* _TASK INSTRUCTIONS_
Print the entries that appear below, exactly as written and without their pictures.

* _THE DATA_
------------------------------------------------------------
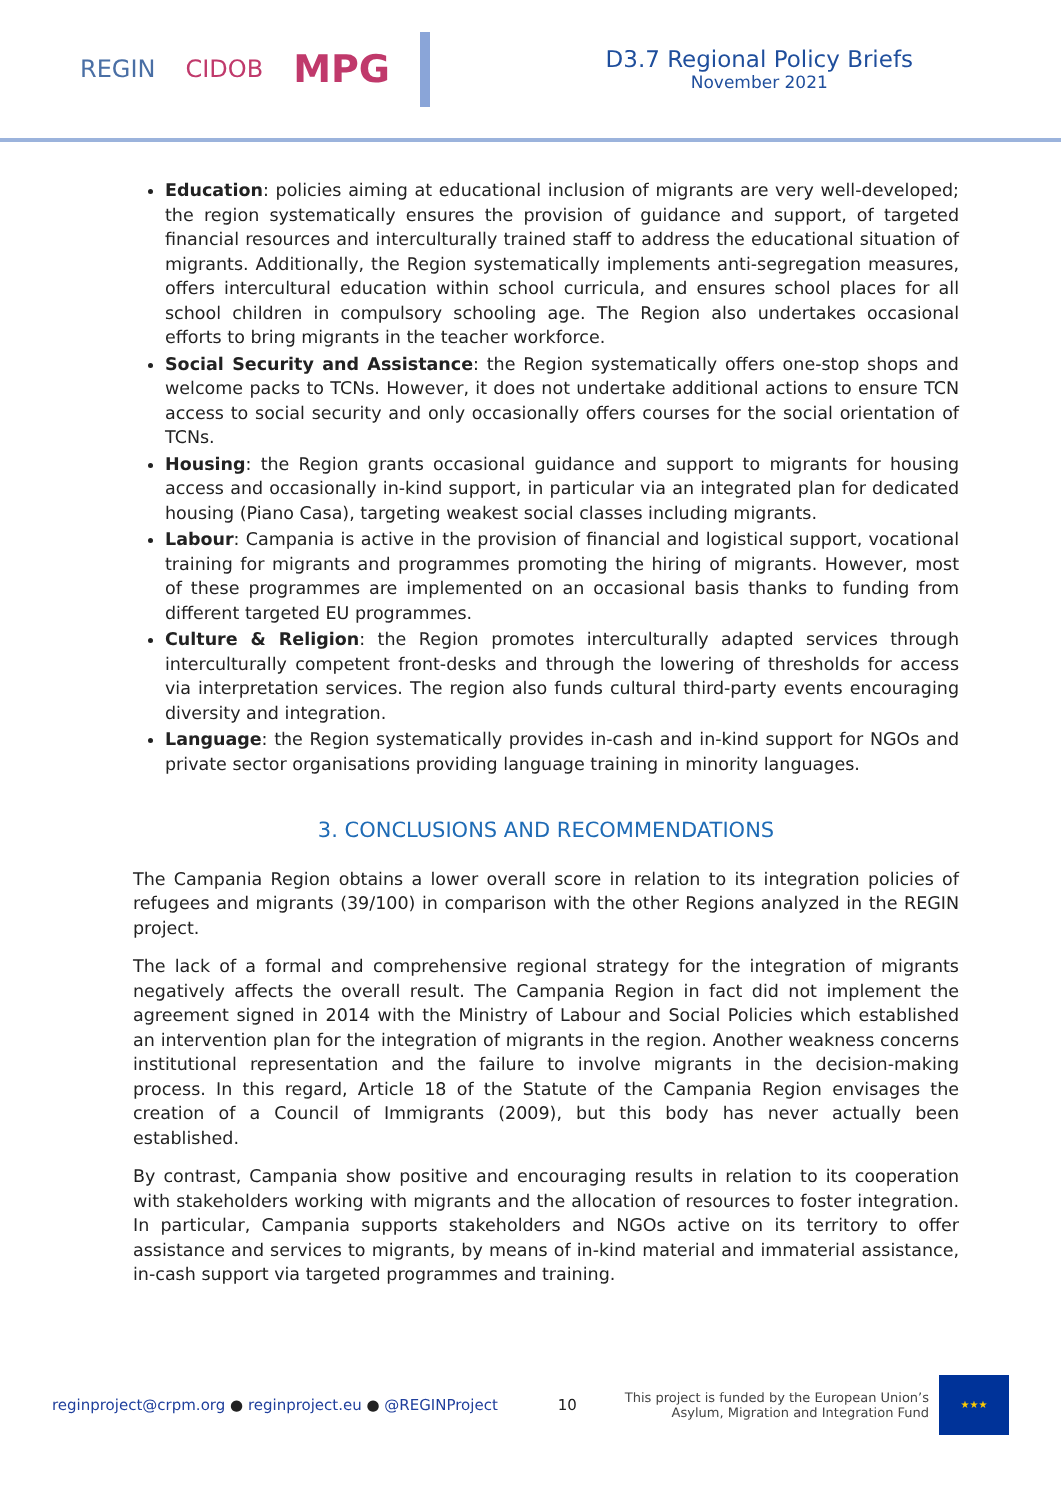REGIN CIDOB MPG
D3.7 Regional Policy Briefs
November 2021
Education: policies aiming at educational inclusion of migrants are very well-developed; the region systematically ensures the provision of guidance and support, of targeted financial resources and interculturally trained staff to address the educational situation of migrants. Additionally, the Region systematically implements anti-segregation measures, offers intercultural education within school curricula, and ensures school places for all school children in compulsory schooling age. The Region also undertakes occasional efforts to bring migrants in the teacher workforce.
Social Security and Assistance: the Region systematically offers one-stop shops and welcome packs to TCNs. However, it does not undertake additional actions to ensure TCN access to social security and only occasionally offers courses for the social orientation of TCNs.
Housing: the Region grants occasional guidance and support to migrants for housing access and occasionally in-kind support, in particular via an integrated plan for dedicated housing (Piano Casa), targeting weakest social classes including migrants.
Labour: Campania is active in the provision of financial and logistical support, vocational training for migrants and programmes promoting the hiring of migrants. However, most of these programmes are implemented on an occasional basis thanks to funding from different targeted EU programmes.
Culture & Religion: the Region promotes interculturally adapted services through interculturally competent front-desks and through the lowering of thresholds for access via interpretation services. The region also funds cultural third-party events encouraging diversity and integration.
Language: the Region systematically provides in-cash and in-kind support for NGOs and private sector organisations providing language training in minority languages.
3. CONCLUSIONS AND RECOMMENDATIONS
The Campania Region obtains a lower overall score in relation to its integration policies of refugees and migrants (39/100) in comparison with the other Regions analyzed in the REGIN project.
The lack of a formal and comprehensive regional strategy for the integration of migrants negatively affects the overall result. The Campania Region in fact did not implement the agreement signed in 2014 with the Ministry of Labour and Social Policies which established an intervention plan for the integration of migrants in the region. Another weakness concerns institutional representation and the failure to involve migrants in the decision-making process. In this regard, Article 18 of the Statute of the Campania Region envisages the creation of a Council of Immigrants (2009), but this body has never actually been established.
By contrast, Campania show positive and encouraging results in relation to its cooperation with stakeholders working with migrants and the allocation of resources to foster integration. In particular, Campania supports stakeholders and NGOs active on its territory to offer assistance and services to migrants, by means of in-kind material and immaterial assistance, in-cash support via targeted programmes and training.
reginproject@crpm.org ● reginproject.eu ● @REGINProject 10 This project is funded by the European Union’s
Asylum, Migration and Integration Fund
★★★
------------------------------------------------------------
* _OUTPUT BELOW_
REGIN CIDOB MPG
D3.7 Regional Policy Briefs
November 2021
Education: policies aiming at educational inclusion of migrants are very well-developed; the region systematically ensures the provision of guidance and support, of targeted financial resources and interculturally trained staff to address the educational situation of migrants. Additionally, the Region systematically implements anti-segregation measures, offers intercultural education within school curricula, and ensures school places for all school children in compulsory schooling age. The Region also undertakes occasional efforts to bring migrants in the teacher workforce.
Social Security and Assistance: the Region systematically offers one-stop shops and welcome packs to TCNs. However, it does not undertake additional actions to ensure TCN access to social security and only occasionally offers courses for the social orientation of TCNs.
Housing: the Region grants occasional guidance and support to migrants for housing access and occasionally in-kind support, in particular via an integrated plan for dedicated housing (Piano Casa), targeting weakest social classes including migrants.
Labour: Campania is active in the provision of financial and logistical support, vocational training for migrants and programmes promoting the hiring of migrants. However, most of these programmes are implemented on an occasional basis thanks to funding from different targeted EU programmes.
Culture & Religion: the Region promotes interculturally adapted services through interculturally competent front-desks and through the lowering of thresholds for access via interpretation services. The region also funds cultural third-party events encouraging diversity and integration.
Language: the Region systematically provides in-cash and in-kind support for NGOs and private sector organisations providing language training in minority languages.
3. CONCLUSIONS AND RECOMMENDATIONS
The Campania Region obtains a lower overall score in relation to its integration policies of refugees and migrants (39/100) in comparison with the other Regions analyzed in the REGIN project.
The lack of a formal and comprehensive regional strategy for the integration of migrants negatively affects the overall result. The Campania Region in fact did not implement the agreement signed in 2014 with the Ministry of Labour and Social Policies which established an intervention plan for the integration of migrants in the region. Another weakness concerns institutional representation and the failure to involve migrants in the decision-making process. In this regard, Article 18 of the Statute of the Campania Region envisages the creation of a Council of Immigrants (2009), but this body has never actually been established.
By contrast, Campania show positive and encouraging results in relation to its cooperation with stakeholders working with migrants and the allocation of resources to foster integration. In particular, Campania supports stakeholders and NGOs active on its territory to offer assistance and services to migrants, by means of in-kind material and immaterial assistance, in-cash support via targeted programmes and training.
reginproject@crpm.org ● reginproject.eu ● @REGINProject 10 This project is funded by the European Union’s
Asylum, Migration and Integration Fund
★★★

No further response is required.